Julian Barnes est certainement le plus complet des écrivains anglais contemporains. L'auteur du Perroquet de Flaubert (Stock, 1986) a prouvé tout au long de son oeuvre être aussi à l'aise avec l'essai, la nouvelle ou le roman. Comme en atteste notamment Rien à craindre (Mercure de France, 2004, repris chez Folio), Pulsations (Mercure de France, 2011, repris chez Folio) ou Arthur & George (Mercure de France, 2007, repris chez Folio).
Couronné par le Man Booker Prize en 2011, The Sense of an Ending débarque en France en janvier, rebaptisé Une fille, qui danse. Un beau titre choisi par Barnes lui-même, virgule incluse. Il s'agit là d'un époustouflant tour de force qui ne cesse d'un bout à l'autre de dérouter. Le narrateur se souvient. Et revient à ses années de lycée, qui ne l'ont guère intéressé. Tout a commencé dans les sixties. Anthony Webster fréquentait un établissement dans le centre de Londres. Avec ses amis Colin et Alex, ils portaient leur montre sur la face interne du poignet en manière de symbole de leur amitié. La petite bande se composait de jeunes gens foncièrement "déconneurs", sauf lorsqu'ils étaient sérieux !
Le trio avait fait une place à un quatrième larron : Adrian Finn, "grand garçon réservé qui garda tout d'abord les yeux baissés, et ses pensées pour lui-même". Adrian s'avéra d'emblée "foncièrement sérieux, sauf quand il blaguait" ! Tous, en revanche, partageaient le fait d'être "affamés de livres et de sexe,méritocrateset anarchistes". Adrian allait obtenir une bourse pour Cambridge, Colin intégrer la Sussex University, Alex la firme paternelle et Tony partir étudier l'histoire à Bristol. Où il allait faire la connaissance de Veronica Mary Elizabeth Ford. Sa petite amie de moins d'un mètre soixante, aux mollets "galbés et musculeux", dont les parents habitaient un pavillon de brique rouge dans le Kent...

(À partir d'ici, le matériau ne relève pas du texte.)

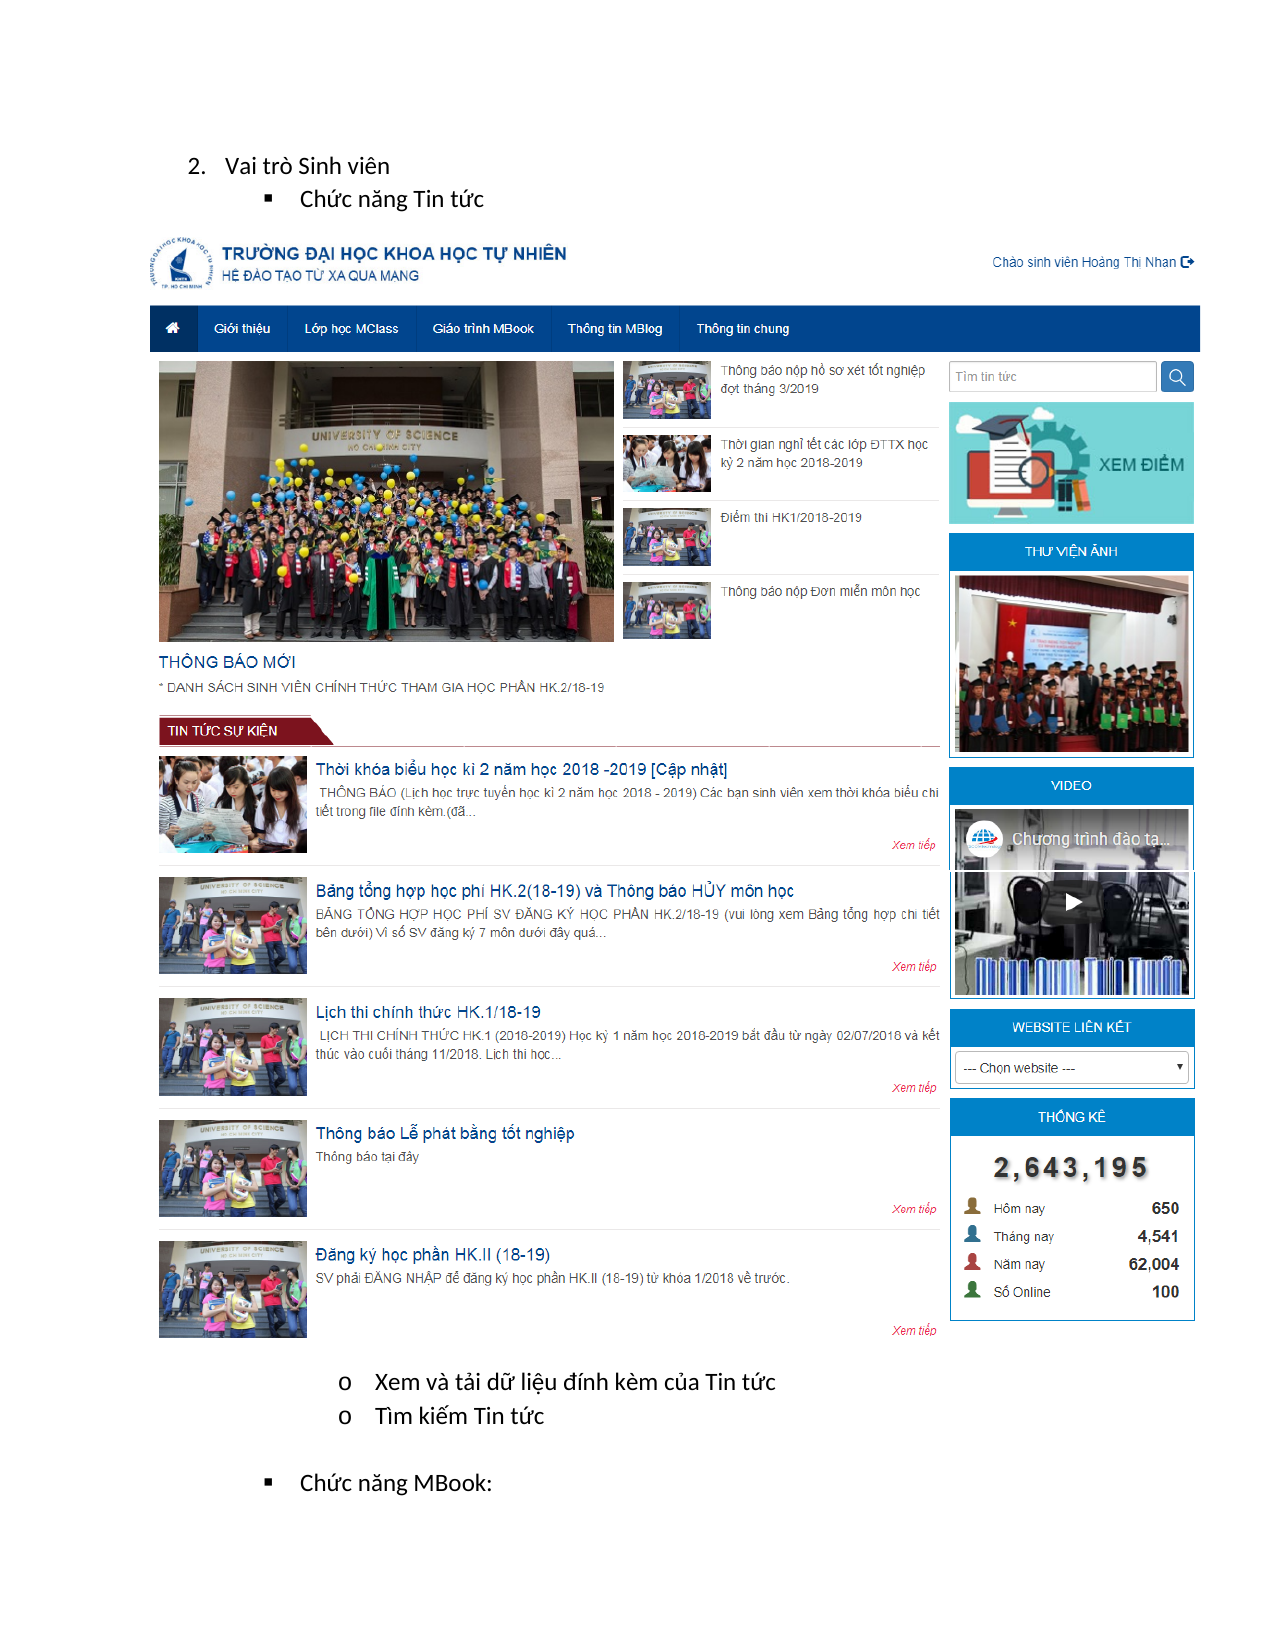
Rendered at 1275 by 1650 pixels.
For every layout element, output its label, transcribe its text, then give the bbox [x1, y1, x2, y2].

Julian Barnes détaille ce que son narrateur est devenu au fil du temps. Le mari de Margaret qui aimait planifier les choses, puis le père de Susie. Tony a fini par divorcer, se transformer en un célibataire légèrement solitaire. Un grand-père et un retraité gérant la bibliothèque de l'hôpital local. Un homme qui prétend : "La vie n'est pas qu'addition et soustraction. Il y a aussi l'accumulation, la multiplication, de la perte, de l'échec." Un homme avançant encore : "Parfois je pense que le but de la vie est de nous réconcilier avec sa perte finale en nous décevant, en prouvant, si longtemps que cela prenne, qu'elle n'est pas tout ce qu'elle est réputée être."
Barnes prouve ici comme jamais qu'il n'a pas son pareil pour manier la mélancolie et l'ironie. Prendre le lecteur par surprise, le ferrer. Le plonger dans une histoire retorse sur le passé qui vous rattrape, et le laisser à la dernière page aussi ébloui que pantois. Une fille, qui danse s'impose comme une grande réussite, un dense et bref classique moderne que l'on n'est pas près d'oublier.